- **DATA TO EXAMINE**
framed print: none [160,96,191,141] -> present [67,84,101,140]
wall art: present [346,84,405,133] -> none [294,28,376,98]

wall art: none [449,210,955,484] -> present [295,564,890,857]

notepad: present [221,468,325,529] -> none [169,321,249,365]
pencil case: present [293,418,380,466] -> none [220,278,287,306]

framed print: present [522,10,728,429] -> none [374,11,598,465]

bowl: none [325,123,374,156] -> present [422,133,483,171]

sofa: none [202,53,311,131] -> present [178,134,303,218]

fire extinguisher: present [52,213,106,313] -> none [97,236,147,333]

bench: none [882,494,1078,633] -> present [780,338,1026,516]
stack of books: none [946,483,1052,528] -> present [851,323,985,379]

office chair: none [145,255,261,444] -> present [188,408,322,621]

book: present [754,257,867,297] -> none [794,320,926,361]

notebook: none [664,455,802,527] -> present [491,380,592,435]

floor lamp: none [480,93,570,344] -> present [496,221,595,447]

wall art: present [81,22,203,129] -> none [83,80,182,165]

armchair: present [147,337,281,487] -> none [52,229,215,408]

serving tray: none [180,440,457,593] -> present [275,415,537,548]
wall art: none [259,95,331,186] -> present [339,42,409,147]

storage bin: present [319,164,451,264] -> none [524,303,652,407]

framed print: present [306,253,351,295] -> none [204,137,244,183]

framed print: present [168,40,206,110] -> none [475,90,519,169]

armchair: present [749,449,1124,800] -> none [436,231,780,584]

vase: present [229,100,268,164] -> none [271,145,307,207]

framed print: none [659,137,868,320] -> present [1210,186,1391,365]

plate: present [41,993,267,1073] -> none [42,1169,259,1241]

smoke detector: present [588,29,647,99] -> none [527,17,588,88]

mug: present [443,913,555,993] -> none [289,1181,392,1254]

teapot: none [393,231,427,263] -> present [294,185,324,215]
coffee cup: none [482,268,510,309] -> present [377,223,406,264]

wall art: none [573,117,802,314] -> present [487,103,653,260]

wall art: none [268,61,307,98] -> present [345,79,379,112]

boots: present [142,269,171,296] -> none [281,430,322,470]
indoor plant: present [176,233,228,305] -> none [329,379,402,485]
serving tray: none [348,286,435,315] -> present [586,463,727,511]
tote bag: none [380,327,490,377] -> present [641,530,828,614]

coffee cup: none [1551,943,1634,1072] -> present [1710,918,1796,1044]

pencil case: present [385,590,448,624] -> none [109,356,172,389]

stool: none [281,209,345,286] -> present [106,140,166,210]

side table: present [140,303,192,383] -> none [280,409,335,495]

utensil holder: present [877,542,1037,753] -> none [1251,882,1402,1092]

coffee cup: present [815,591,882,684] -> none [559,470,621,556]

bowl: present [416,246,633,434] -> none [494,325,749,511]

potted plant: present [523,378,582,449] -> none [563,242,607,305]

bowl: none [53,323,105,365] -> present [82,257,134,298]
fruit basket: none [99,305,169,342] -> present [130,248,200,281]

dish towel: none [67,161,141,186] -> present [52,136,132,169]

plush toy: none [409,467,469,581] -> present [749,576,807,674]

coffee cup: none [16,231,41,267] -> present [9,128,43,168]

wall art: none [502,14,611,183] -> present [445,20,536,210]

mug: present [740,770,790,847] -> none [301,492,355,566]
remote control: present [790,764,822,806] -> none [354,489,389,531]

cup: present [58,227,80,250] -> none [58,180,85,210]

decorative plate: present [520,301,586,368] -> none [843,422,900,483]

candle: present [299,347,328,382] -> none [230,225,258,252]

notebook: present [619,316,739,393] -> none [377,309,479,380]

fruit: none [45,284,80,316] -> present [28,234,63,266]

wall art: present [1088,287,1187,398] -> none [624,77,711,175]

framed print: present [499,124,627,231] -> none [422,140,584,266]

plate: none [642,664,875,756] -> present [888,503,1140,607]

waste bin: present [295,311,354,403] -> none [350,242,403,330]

- **WHAT IS EXPECTED**
Write out only the lines from the one containing "decorative plate: present" through the end of the listing above, exactly as they stand.

- **SOLUTION FOR THIS TASK**
decorative plate: present [520,301,586,368] -> none [843,422,900,483]

candle: present [299,347,328,382] -> none [230,225,258,252]

notebook: present [619,316,739,393] -> none [377,309,479,380]

fruit: none [45,284,80,316] -> present [28,234,63,266]

wall art: present [1088,287,1187,398] -> none [624,77,711,175]

framed print: present [499,124,627,231] -> none [422,140,584,266]

plate: none [642,664,875,756] -> present [888,503,1140,607]

waste bin: present [295,311,354,403] -> none [350,242,403,330]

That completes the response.